Hello, I'm having doubts on how to declare some rules on my program. I'm using Scallop under python.
So basically I want to calculate the probability of an enviroment to end (I'm using the
gymnasium cartpole enviroment). The rules for the env are:
- The cart x-position (index 0) can be take values between (-4.8, 4.8), but the episode terminates if the cart leaves the (-2.4, 2.4) range.
- The pole angle can be observed between (-.418, .418) radians (or ±24°), but the episode terminates if the pole angle is not in the range (-.2095, .2095) (or ±12°)
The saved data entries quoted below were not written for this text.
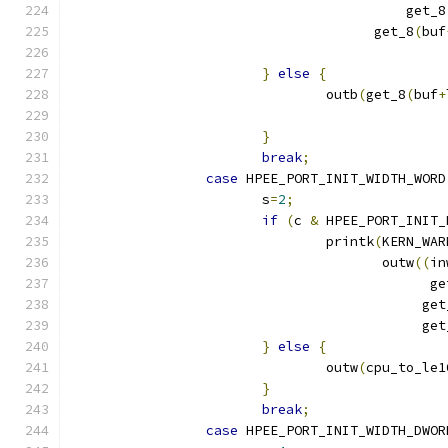
					  get_8
				      get_8
(
buf
}
else
{
				outb
(
get_8
(
buf
+
}
break
;
case
 HPEE_PORT_INIT_WIDTH_WORD
			s
=
2
;
if
(
c 
&
 HPEE_PORT_INIT_
 				printk
(
KERN_WAR
				       outw
((
in
					     
					    g
					    g
}
else
{
				outw
(
cpu_to_le1
}
break
;
case
 HPEE_PORT_INIT_WIDTH_DWOR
- Since the goal is to keep the pole upright for as long as possible, a reward of +1 for every step taken, including the termination step, is allotted.
- The threshold for rewards is 475 for v1
I plan to calculate the probability to finish (or the probability not to finish), since the more time the cart is working the more points it will accumulate.
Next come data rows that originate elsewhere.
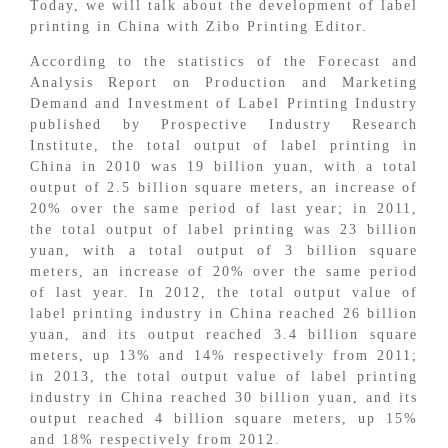
Today, we will talk about the development of label
printing in China with Zibo Printing Editor.
According to the statistics of the Forecast and
Analysis Report on Production and Marketing
Demand and Investment of Label Printing Industry
published by Prospective Industry Research
Institute, the total output of label printing in
China in 2010 was 19 billion yuan, with a total
output of 2.5 billion square meters, an increase of
20% over the same period of last year; in 2011,
the total output of label printing was 23 billion
yuan, with a total output of 3 billion square
meters, an increase of 20% over the same period
of last year. In 2012, the total output value of
label printing industry in China reached 26 billion
yuan, and its output reached 3.4 billion square
meters, up 13% and 14% respectively from 2011;
in 2013, the total output value of label printing
industry in China reached 30 billion yuan, and its
output reached 4 billion square meters, up 15%
and 18% respectively from 2012.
I defined my enviroment like this with the scallop module in python:
ctx = scallopy.ScallopContext(provenance="topkproofs")
ctx.add_relation("terminated_xpos", int)
ctx.add_relation("terminated_xneg", int)
ctx.add_relation("terminated_angpos", int)
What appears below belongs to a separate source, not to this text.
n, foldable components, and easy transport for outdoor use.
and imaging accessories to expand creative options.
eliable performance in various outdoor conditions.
ctx.add_relation("terminated_angneg", int)
ctx.add_relation("state0", float)
ctx.add_relation("state2", float)
ctx.add_relation("reward", int)
ctx.add_relation("steps", int)
ctx.add_relation("next_action", int)
ctx.add_facts("state0", state0)
ctx.add_facts("state2", state2)
ctx.add_facts("terminated_xpos", terminated_ctx)
ctx.add_facts("terminated_xneg", terminated_ctx)
ctx.add_facts("terminated_angpos", terminated_ctx)
ctx.add_facts("terminated_angneg", terminated_ctx)
ctx.add_facts("steps", steps_ctx)
ctx.add_facts("next_action", actions_ctx)
ctx.add_rule("terminated_xpos(1) = state0(state0), state0 > 2.4")
ctx.add_rule("terminated_xneg(1) = state0(state0), state0 < -2.4")
ctx.add_rule("terminated_angpos(1) = state2(state2), state2 > 0.2095")
ctx.add_rule("terminated_angneg(1) = state2(state2), state2 < -0.2095")
ctx.add_rule("terminated() = terminated_xpos(1) or terminated_xneg(1) or terminated_angpos(1) or terminated_angneg(1)")
First: there is any way of "join" the terminated_xpos and terminated_xneg rules in one rule? I tried different ways but I always get an error. The rule should be something like "terminated(1) = -2.4 > state0 > 2.4. (because state0 should be If you can put me an example I'll be able to extend it to other rules.
Second: the terminated is passed from gymnasium as a boolean value (True or False). Is there any way I can use it on my rules without transforming it?
Third: will my final rule ("terminated() = terminated_xpos(1) or terminated_xneg(1) or terminated_angpos(1) or terminated_angneg(1)") if passed into a NN will be able to get me the probability of finishing the enviroment?
Thank you so much in advance. I find the library pretty useful and I plan to continue using it!